GRAHAM CROWDEN'S WORKING COPY OF THE FINAL DRAFT SCREENPLAY FOR THE FINAL PROGRAMME, WITH HIS UNDERLININGS, AMENDMENTS AND ANNOTATIONS THROUGHOUT.

Directed by Robert Fuest and adapted from Michael Moorcock's 1969 futuristic fantasy novel of the same name, The Final Programme stars Jon Finch, Sterling Hayden, Julie Ege as Miss Dazzle -- and Graham Crowden as Dr. Smiles, a mad professor hot on the heels of a microfilm. Narrative cohesion is not the film's strong point but Fuest, hot from his recent successes with the still frightening And Soon the Darkness (1970), and the two Vincent Price camp classics The Abominable Dr. Phibes (1971) and Dr. Phibes Rises Again (1972), throws everything at the film's design, and it's hard to dislike a film which features a phalanx of nuns playing fruit machines and a walk-on part for Hawkwind. It's now become (naturally enough) a minor cult classic.

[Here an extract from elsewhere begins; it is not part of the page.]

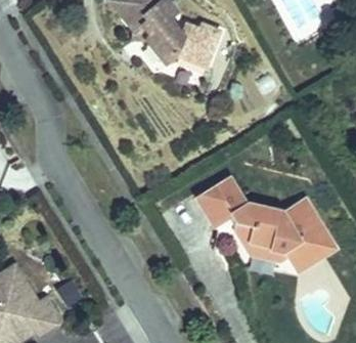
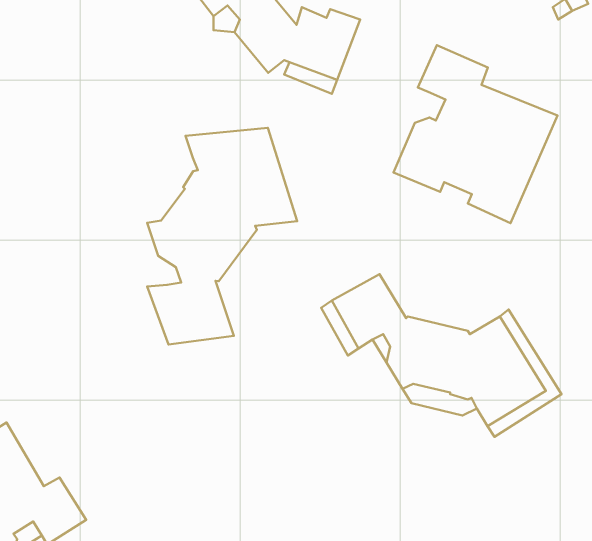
building: none -> [393,45,558,223]
building: none -> [147,128,297,345]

There was always going to be a role in a film like this for Graham Crowden [1922-2010]. Part of the Royal Court's repertory company under George Devine, Crowden was a leading member of the legendary Old Vic/National Theatre company of the 1960s, and always a scene-stealing presence on screen, with nearly two hundred credits to his name.

In this script Crowden has underlined his part in red throughout and boxed in ink his character's name wherever it appears, and many of his scenes have been struck through in blue ink to denote that filming on them has been completed. More substantial annotations and amendments are found in Crowden/Smiles's later scenes, strongly suggesting the production knew during the shoot that the film was in danger of terminal narrative breakdown. (The danger was not averted.)

A rare survivor from the shop floor of one of the most 1970s of all 1970s films; we can find no record of anything comparable ever having been offered for public sale.